One important thing you should remember, however, is that the above is not what happens when you think it does. Haskell types are in fact lifted types and evaluation is lazy. Therefore the actual representation of the new list that, probably, is generated is just an unevaluated closure, known as a thunk. This is itself represented as a box (internally it's just like any other value) which has an appropriate tag and references to a function and to its arguments.

Only when you actually use that list, the think is forced (aka evaluated) and it's representation is overwritten with the actual representation of the list that I described above.

Furthermore Haskell employs global cross module inlining and optimizations. A lot of data is in fact never built and never allocated at all. Many lists values (emphasis on value) actually represent loops, not data structures (emphasis on structure), and are therefore never represented as data: they become the corresponding loop code. A lot of data is only used once and is never allocated on the heap, it just stays in registers. Things are therefore not at all what you think they are, once you dig down to the gory low level details.

There are several references you can read that explains things with much more detail than I did here. For the GHC haskell compiler you can read https://ghc.haskell.org/trac/ghc... but I warn you: it has so many details that you may get lost.

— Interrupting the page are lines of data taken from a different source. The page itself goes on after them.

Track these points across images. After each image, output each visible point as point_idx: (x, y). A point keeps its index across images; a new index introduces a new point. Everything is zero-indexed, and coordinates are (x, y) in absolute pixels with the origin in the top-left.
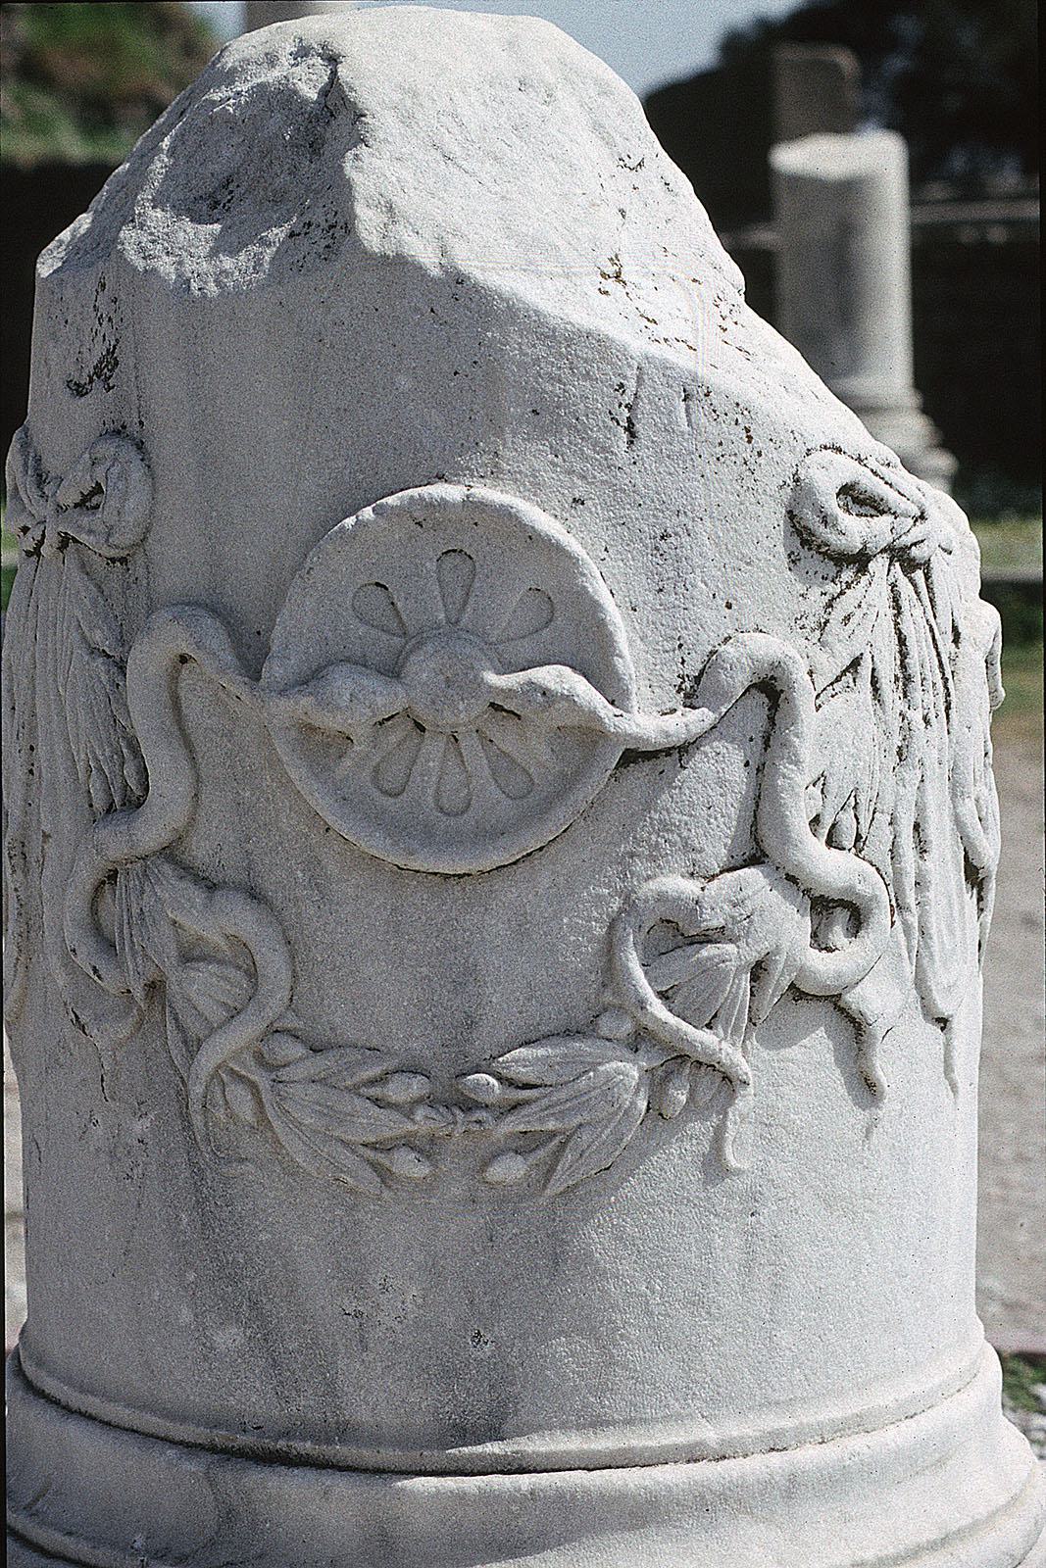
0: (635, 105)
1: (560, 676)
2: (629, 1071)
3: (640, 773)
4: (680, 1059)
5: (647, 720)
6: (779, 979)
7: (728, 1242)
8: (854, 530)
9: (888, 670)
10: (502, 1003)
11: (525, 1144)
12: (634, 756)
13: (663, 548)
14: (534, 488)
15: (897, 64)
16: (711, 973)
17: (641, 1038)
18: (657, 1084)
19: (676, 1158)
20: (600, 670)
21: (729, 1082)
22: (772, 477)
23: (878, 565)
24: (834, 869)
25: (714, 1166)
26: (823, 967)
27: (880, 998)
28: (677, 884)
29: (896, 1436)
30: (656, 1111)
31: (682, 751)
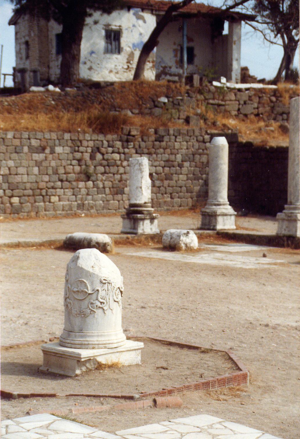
0: (154, 335)
1: (104, 237)
2: (89, 311)
3: (90, 295)
4: (92, 310)
5: (90, 292)
6: (98, 306)
7: (95, 321)
8: (104, 282)
9: (107, 289)
10: (83, 307)
11: (84, 314)
12: (89, 294)
13: (92, 283)
14: (85, 279)
15: (283, 30)
16: (94, 306)
17: (90, 309)
18: (91, 311)
19: (91, 316)
20: (87, 289)
21: (95, 312)
22: (99, 279)
23: (107, 284)
24: (102, 301)
25: (94, 317)
26: (101, 306)
27: (105, 308)
28: (92, 301)
29: (106, 334)
30: (91, 313)
31: (92, 294)
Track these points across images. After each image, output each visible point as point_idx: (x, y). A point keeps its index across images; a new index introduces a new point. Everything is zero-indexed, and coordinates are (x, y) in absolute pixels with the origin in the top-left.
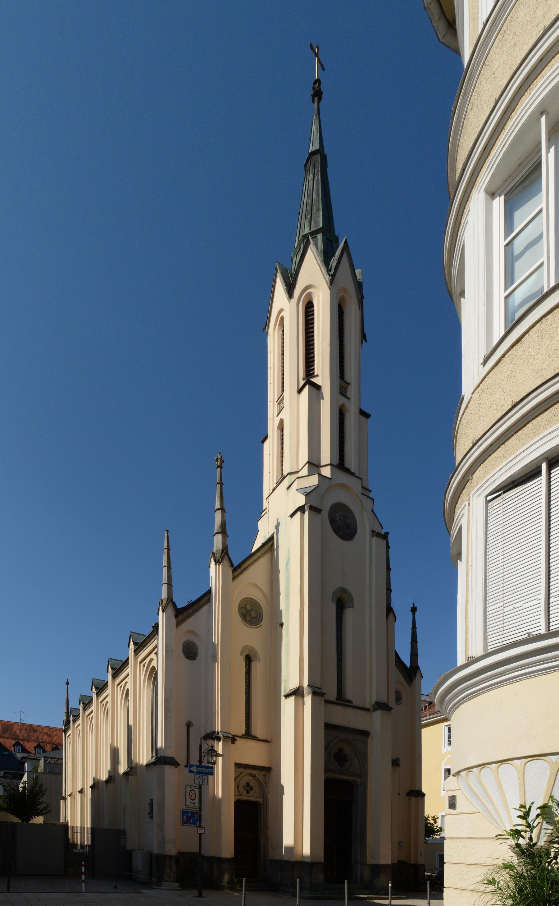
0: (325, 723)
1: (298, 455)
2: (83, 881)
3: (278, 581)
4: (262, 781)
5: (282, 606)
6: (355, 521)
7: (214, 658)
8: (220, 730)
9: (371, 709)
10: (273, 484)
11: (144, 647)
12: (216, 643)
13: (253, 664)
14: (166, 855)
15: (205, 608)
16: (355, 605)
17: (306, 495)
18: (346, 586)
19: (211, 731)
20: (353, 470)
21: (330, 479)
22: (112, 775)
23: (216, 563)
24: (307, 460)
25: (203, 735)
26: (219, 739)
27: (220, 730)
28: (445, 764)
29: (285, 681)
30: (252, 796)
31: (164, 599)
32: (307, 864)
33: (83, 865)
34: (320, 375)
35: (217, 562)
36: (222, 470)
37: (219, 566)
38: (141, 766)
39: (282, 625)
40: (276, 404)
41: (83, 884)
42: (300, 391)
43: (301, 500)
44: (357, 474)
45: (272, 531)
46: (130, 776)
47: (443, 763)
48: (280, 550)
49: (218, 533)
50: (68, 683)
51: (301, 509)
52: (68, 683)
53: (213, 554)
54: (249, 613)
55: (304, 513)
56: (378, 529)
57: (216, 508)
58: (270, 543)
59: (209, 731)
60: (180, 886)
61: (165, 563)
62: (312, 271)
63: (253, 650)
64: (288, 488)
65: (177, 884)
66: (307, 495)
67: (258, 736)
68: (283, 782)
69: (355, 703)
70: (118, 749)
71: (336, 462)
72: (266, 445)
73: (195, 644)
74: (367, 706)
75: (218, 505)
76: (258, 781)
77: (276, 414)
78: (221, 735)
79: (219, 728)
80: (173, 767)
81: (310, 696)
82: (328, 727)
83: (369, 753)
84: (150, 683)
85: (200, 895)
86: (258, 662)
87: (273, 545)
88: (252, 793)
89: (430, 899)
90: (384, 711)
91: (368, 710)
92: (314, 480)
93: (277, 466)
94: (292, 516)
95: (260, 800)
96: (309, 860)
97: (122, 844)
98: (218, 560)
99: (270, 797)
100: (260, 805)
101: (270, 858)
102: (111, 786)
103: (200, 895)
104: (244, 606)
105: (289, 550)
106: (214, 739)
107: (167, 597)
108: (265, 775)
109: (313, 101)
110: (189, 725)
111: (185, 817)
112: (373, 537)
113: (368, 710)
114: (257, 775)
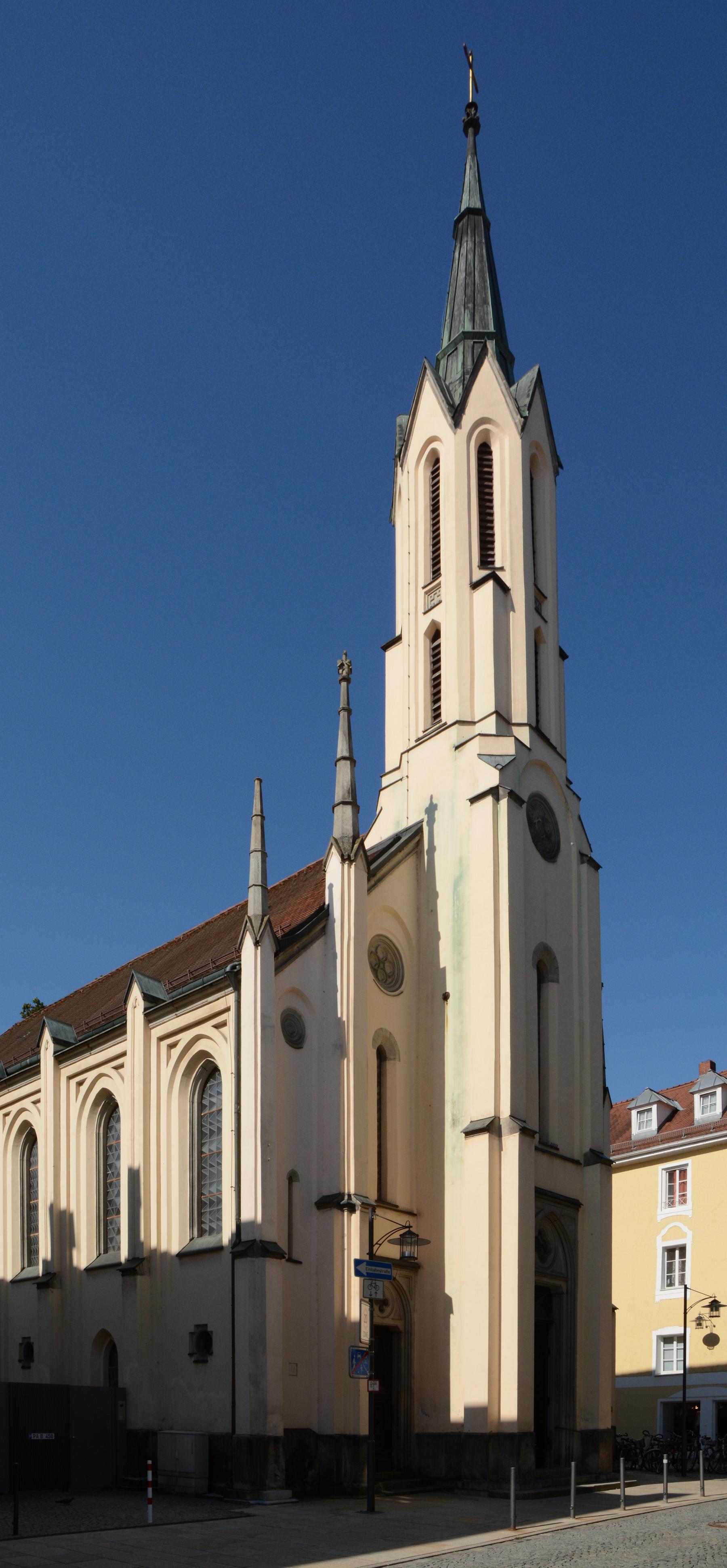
0: (536, 1188)
1: (471, 688)
2: (150, 1501)
3: (433, 912)
4: (405, 1288)
5: (446, 958)
6: (558, 830)
7: (340, 1049)
8: (352, 1191)
9: (582, 1161)
10: (417, 730)
11: (177, 1009)
12: (345, 1019)
13: (389, 1065)
14: (270, 1437)
15: (317, 947)
16: (561, 979)
17: (500, 770)
18: (551, 943)
19: (335, 1192)
20: (553, 741)
21: (529, 749)
22: (55, 1269)
23: (343, 860)
24: (493, 710)
25: (315, 1199)
26: (352, 1209)
27: (352, 1191)
28: (664, 1238)
29: (454, 1103)
30: (387, 1317)
31: (256, 916)
32: (510, 1436)
33: (148, 1467)
34: (507, 568)
35: (345, 858)
36: (350, 686)
37: (349, 867)
38: (165, 1254)
39: (446, 997)
40: (421, 592)
41: (150, 1507)
42: (475, 586)
43: (492, 778)
44: (558, 750)
45: (416, 815)
46: (139, 1277)
48: (437, 855)
49: (344, 803)
51: (493, 792)
53: (336, 840)
54: (382, 965)
55: (497, 799)
56: (586, 851)
57: (339, 756)
58: (417, 839)
59: (326, 1192)
60: (293, 1496)
61: (255, 843)
62: (489, 393)
63: (389, 1038)
64: (457, 748)
65: (288, 1493)
66: (502, 770)
67: (398, 1204)
68: (450, 1288)
69: (562, 1152)
70: (71, 1216)
71: (534, 724)
72: (392, 656)
73: (300, 1016)
74: (577, 1156)
75: (342, 749)
76: (398, 1289)
77: (421, 610)
78: (354, 1200)
79: (350, 1186)
81: (516, 1137)
82: (541, 1194)
83: (579, 1239)
84: (187, 1086)
85: (371, 1509)
86: (397, 1062)
87: (420, 843)
88: (388, 1310)
89: (668, 1481)
90: (604, 1166)
91: (576, 1162)
92: (507, 747)
93: (425, 708)
94: (474, 800)
95: (399, 1324)
96: (515, 1430)
97: (121, 1418)
98: (349, 856)
99: (416, 1317)
100: (399, 1332)
101: (417, 1430)
102: (53, 1294)
103: (371, 1509)
104: (374, 950)
105: (461, 860)
106: (341, 1208)
107: (260, 912)
108: (408, 1278)
109: (466, 132)
110: (292, 1178)
111: (354, 1362)
112: (582, 862)
113: (576, 1162)
114: (397, 1278)
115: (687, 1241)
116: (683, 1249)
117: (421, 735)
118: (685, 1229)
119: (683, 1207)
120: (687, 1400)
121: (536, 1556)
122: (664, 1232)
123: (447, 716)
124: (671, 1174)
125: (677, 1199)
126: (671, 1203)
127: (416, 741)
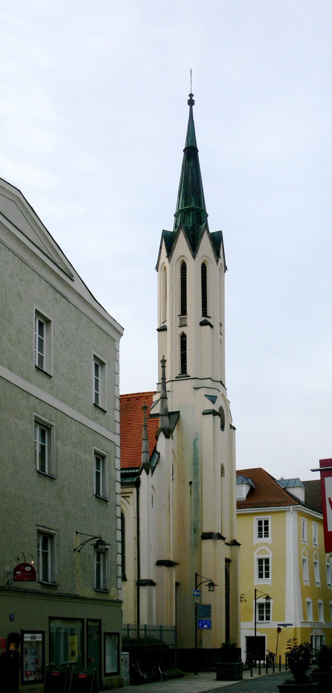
28: (258, 554)
47: (255, 553)
50: (191, 103)
52: (191, 103)
80: (221, 540)
115: (270, 556)
116: (267, 561)
117: (178, 376)
118: (268, 550)
119: (266, 539)
120: (257, 635)
121: (297, 644)
122: (258, 551)
123: (190, 371)
124: (260, 523)
125: (263, 535)
126: (260, 536)
127: (176, 378)
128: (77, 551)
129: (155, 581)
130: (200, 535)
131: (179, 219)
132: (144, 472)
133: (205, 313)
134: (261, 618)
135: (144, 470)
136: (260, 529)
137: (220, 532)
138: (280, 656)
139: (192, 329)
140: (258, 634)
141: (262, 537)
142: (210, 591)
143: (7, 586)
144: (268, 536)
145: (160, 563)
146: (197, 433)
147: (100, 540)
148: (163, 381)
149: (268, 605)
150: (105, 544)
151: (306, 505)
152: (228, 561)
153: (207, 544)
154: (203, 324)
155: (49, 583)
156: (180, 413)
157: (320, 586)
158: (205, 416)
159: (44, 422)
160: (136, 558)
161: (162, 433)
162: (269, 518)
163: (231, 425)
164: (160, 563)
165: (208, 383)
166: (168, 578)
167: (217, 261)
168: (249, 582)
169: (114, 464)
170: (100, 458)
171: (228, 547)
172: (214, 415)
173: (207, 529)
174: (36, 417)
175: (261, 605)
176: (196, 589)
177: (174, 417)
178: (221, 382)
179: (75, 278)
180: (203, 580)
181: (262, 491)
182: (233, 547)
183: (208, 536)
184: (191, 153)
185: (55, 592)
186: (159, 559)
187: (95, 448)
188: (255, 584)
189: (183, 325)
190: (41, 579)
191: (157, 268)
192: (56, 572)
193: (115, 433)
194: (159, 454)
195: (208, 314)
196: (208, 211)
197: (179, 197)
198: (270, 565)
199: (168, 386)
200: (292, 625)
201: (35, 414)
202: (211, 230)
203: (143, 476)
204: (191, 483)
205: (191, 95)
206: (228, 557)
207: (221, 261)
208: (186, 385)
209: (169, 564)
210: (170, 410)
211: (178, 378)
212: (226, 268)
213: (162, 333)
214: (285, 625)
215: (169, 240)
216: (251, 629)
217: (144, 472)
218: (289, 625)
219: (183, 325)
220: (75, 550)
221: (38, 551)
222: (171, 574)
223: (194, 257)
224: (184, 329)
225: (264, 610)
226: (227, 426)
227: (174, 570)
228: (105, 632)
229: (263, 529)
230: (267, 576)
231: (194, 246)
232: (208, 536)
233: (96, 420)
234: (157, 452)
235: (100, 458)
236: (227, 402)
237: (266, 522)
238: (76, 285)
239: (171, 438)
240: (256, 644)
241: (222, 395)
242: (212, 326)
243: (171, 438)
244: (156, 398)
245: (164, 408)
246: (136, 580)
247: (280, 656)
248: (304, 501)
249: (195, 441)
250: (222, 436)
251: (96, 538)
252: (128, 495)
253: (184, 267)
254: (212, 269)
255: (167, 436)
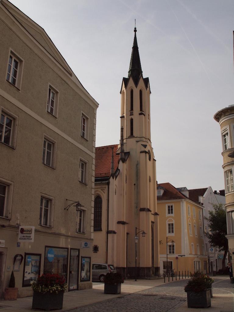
28: (168, 221)
47: (167, 221)
50: (135, 31)
52: (135, 31)
115: (174, 222)
116: (172, 224)
124: (169, 207)
127: (128, 137)
128: (66, 209)
129: (116, 231)
130: (139, 209)
131: (130, 73)
132: (111, 178)
133: (141, 110)
134: (170, 252)
135: (111, 177)
136: (169, 210)
137: (149, 208)
138: (179, 272)
139: (136, 117)
140: (169, 260)
141: (170, 213)
142: (143, 236)
143: (17, 226)
144: (172, 213)
145: (119, 223)
146: (138, 161)
147: (79, 204)
148: (122, 139)
149: (173, 246)
150: (81, 206)
151: (190, 199)
152: (153, 222)
153: (143, 214)
154: (140, 114)
155: (48, 226)
156: (130, 153)
157: (197, 237)
158: (141, 154)
159: (51, 139)
160: (107, 219)
161: (121, 160)
162: (173, 205)
163: (154, 159)
164: (119, 223)
165: (144, 140)
166: (122, 230)
167: (147, 89)
168: (163, 233)
169: (92, 167)
170: (83, 164)
171: (153, 216)
172: (146, 153)
173: (142, 207)
174: (45, 136)
175: (170, 246)
176: (136, 235)
177: (128, 154)
178: (149, 139)
179: (73, 75)
180: (140, 231)
181: (169, 193)
182: (156, 216)
183: (143, 210)
184: (135, 49)
185: (50, 232)
186: (119, 221)
187: (80, 157)
188: (167, 236)
189: (132, 114)
190: (42, 223)
191: (121, 93)
192: (52, 220)
193: (93, 152)
194: (119, 170)
195: (143, 110)
196: (142, 70)
197: (130, 65)
198: (174, 227)
199: (125, 141)
200: (185, 256)
201: (44, 134)
202: (144, 77)
203: (111, 180)
204: (135, 184)
205: (135, 28)
206: (153, 221)
207: (148, 89)
208: (133, 140)
209: (123, 223)
210: (125, 151)
211: (129, 137)
212: (150, 92)
213: (123, 118)
214: (182, 256)
215: (125, 81)
216: (165, 258)
217: (111, 178)
218: (183, 256)
219: (132, 114)
220: (65, 209)
221: (41, 208)
222: (125, 228)
223: (136, 87)
224: (132, 117)
225: (172, 249)
226: (152, 159)
227: (126, 226)
228: (81, 256)
229: (170, 210)
230: (173, 232)
231: (136, 83)
232: (143, 210)
233: (82, 144)
234: (118, 169)
235: (83, 164)
236: (152, 149)
237: (172, 207)
238: (73, 78)
239: (125, 163)
240: (168, 266)
241: (149, 145)
242: (144, 115)
243: (125, 163)
244: (119, 146)
245: (122, 151)
246: (107, 231)
247: (179, 272)
248: (188, 197)
249: (137, 165)
250: (150, 163)
251: (77, 202)
252: (104, 189)
253: (132, 92)
254: (145, 92)
255: (123, 162)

It's probably much more valuable for you to study the graph reduction evaluation model as implemented by the spineless tagless g-machine, which is (in a more modern form) what GHC does. The old paper is Implementing Lazy Functional Languages on Stock Hardware: The Spineless Tagless G-machine (the link to the actual paper as a zipped postscript is on the right). It describes not only the evaluation engine but also what is needed in the data representation.

For better understanding on how persistent data can have very good performance you may want to read Chris Okasaki's "Purely Functional Data Structures".
According to An intro to lists - Learn You a Haskell:

When you put together two lists (even if you append a singleton list to a list, for instance: [1,2,3] ++ [4]), internally, Haskell has to walk through the whole list on the left side of ++.  That's not a problem when dealing with lists that aren't too big. But  putting something at the end of a list that's fifty million entries long  is going to take a while. However, putting something at the beginning  of a list using the : operator (also called the cons operator) is instantaneous.
Tae Lim Kook
If you have a small data structure, you can just copy it.

If you have a larger structure, then split it into smaller parts so changes are localized.

For your problem of appending an element to the list, you can try using doubly-linked lists.